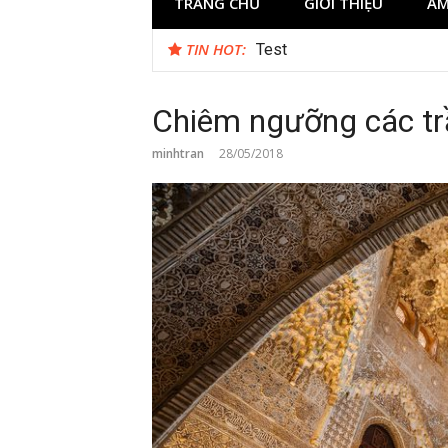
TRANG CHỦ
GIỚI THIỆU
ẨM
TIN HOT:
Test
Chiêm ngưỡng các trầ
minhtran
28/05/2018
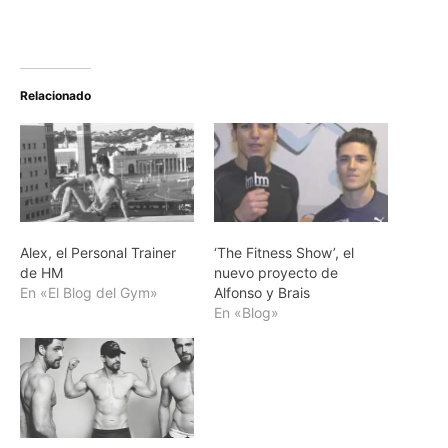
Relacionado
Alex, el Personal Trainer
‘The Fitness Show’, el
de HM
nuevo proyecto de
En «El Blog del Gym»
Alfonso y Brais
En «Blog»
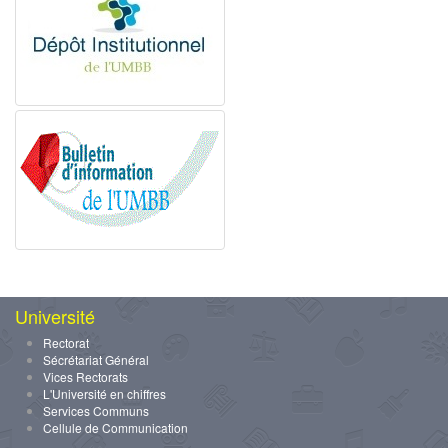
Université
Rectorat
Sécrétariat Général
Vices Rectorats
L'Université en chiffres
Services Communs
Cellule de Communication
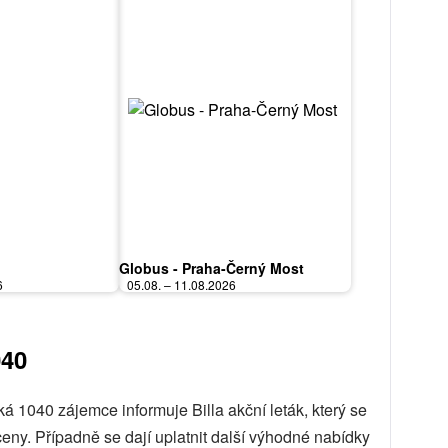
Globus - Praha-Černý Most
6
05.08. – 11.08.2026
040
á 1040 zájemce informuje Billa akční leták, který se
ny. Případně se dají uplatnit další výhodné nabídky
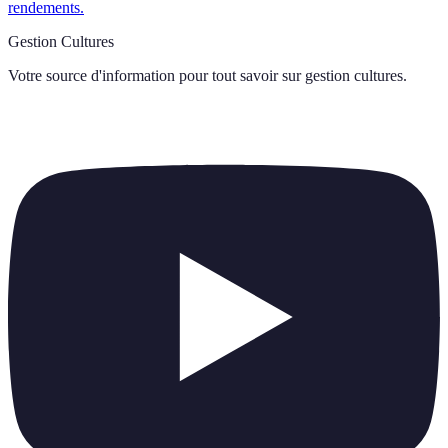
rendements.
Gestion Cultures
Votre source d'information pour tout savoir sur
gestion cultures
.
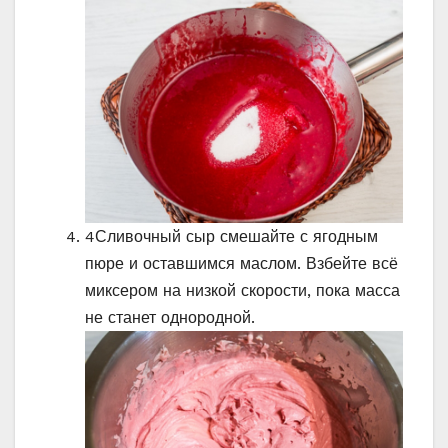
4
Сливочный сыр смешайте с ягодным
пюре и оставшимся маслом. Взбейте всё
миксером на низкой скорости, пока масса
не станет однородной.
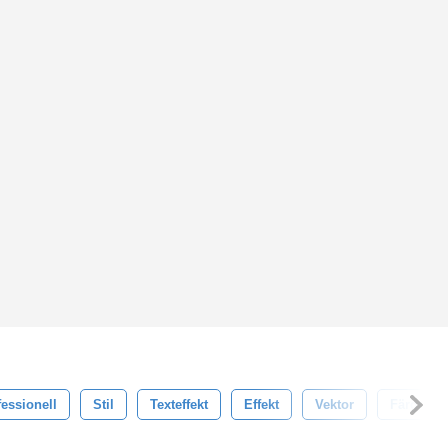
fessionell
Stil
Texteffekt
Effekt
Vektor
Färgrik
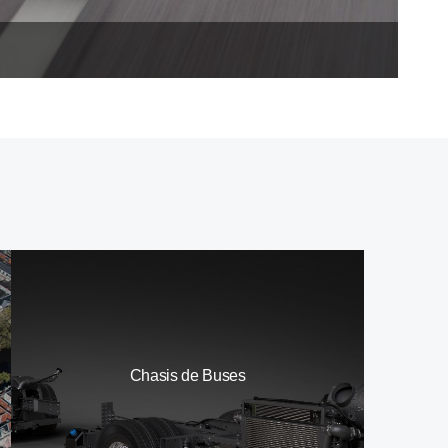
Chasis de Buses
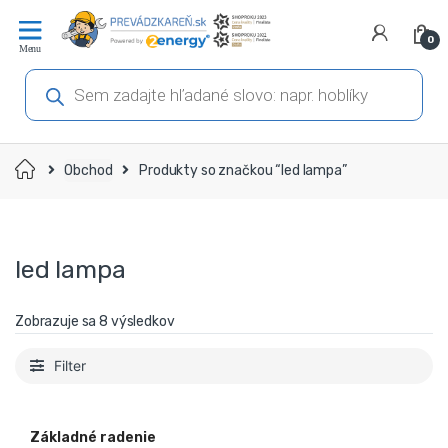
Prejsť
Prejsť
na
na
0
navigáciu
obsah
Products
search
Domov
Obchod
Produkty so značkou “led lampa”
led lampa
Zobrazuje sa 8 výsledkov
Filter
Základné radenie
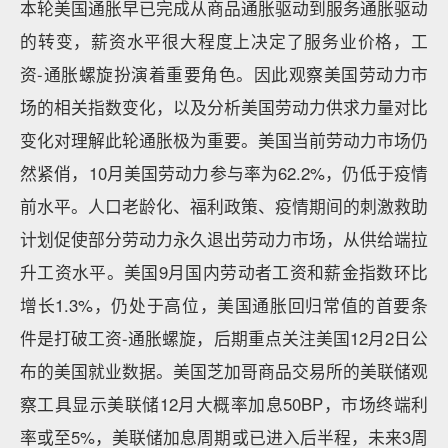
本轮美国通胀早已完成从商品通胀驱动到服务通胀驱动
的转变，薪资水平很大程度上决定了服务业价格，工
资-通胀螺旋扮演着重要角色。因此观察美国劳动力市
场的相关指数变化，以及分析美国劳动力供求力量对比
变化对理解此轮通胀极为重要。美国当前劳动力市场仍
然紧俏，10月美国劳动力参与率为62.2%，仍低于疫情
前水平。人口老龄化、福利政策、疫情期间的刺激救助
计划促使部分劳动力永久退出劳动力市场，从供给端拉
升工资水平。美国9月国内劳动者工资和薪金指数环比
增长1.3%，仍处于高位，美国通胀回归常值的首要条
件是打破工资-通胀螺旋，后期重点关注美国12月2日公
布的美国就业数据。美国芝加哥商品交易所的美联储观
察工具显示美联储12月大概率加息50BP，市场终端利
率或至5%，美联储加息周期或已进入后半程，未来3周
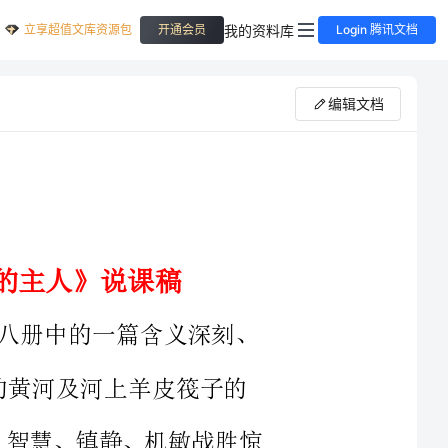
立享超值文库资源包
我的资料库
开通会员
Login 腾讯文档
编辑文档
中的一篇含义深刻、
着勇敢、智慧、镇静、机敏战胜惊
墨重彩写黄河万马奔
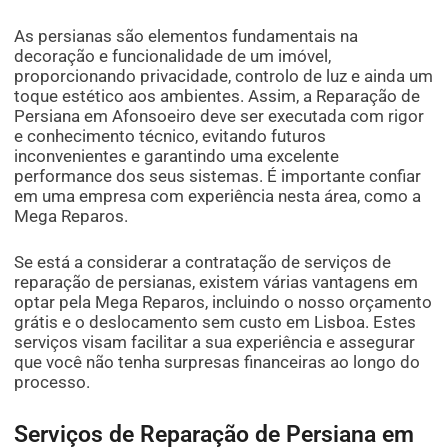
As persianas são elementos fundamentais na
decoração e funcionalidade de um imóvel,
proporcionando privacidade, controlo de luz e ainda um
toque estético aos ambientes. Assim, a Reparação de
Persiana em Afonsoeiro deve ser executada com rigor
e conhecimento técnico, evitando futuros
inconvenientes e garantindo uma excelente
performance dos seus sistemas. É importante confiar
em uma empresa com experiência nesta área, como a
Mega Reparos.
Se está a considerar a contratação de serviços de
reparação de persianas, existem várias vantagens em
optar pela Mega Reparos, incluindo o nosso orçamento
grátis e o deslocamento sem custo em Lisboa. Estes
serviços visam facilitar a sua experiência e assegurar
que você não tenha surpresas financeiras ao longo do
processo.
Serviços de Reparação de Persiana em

= = =

• Goal of the exercise: In the entries, find the line containing "reparação de persianas, existem" and output it and all remaining lines exactly.

• Solution for this problem:
reparação de persianas, existem várias vantagens em
optar pela Mega Reparos, incluindo o nosso orçamento
grátis e o deslocamento sem custo em Lisboa. Estes
serviços visam facilitar a sua experiência e assegurar
que você não tenha surpresas financeiras ao longo do
processo.
Serviços de Reparação de Persiana em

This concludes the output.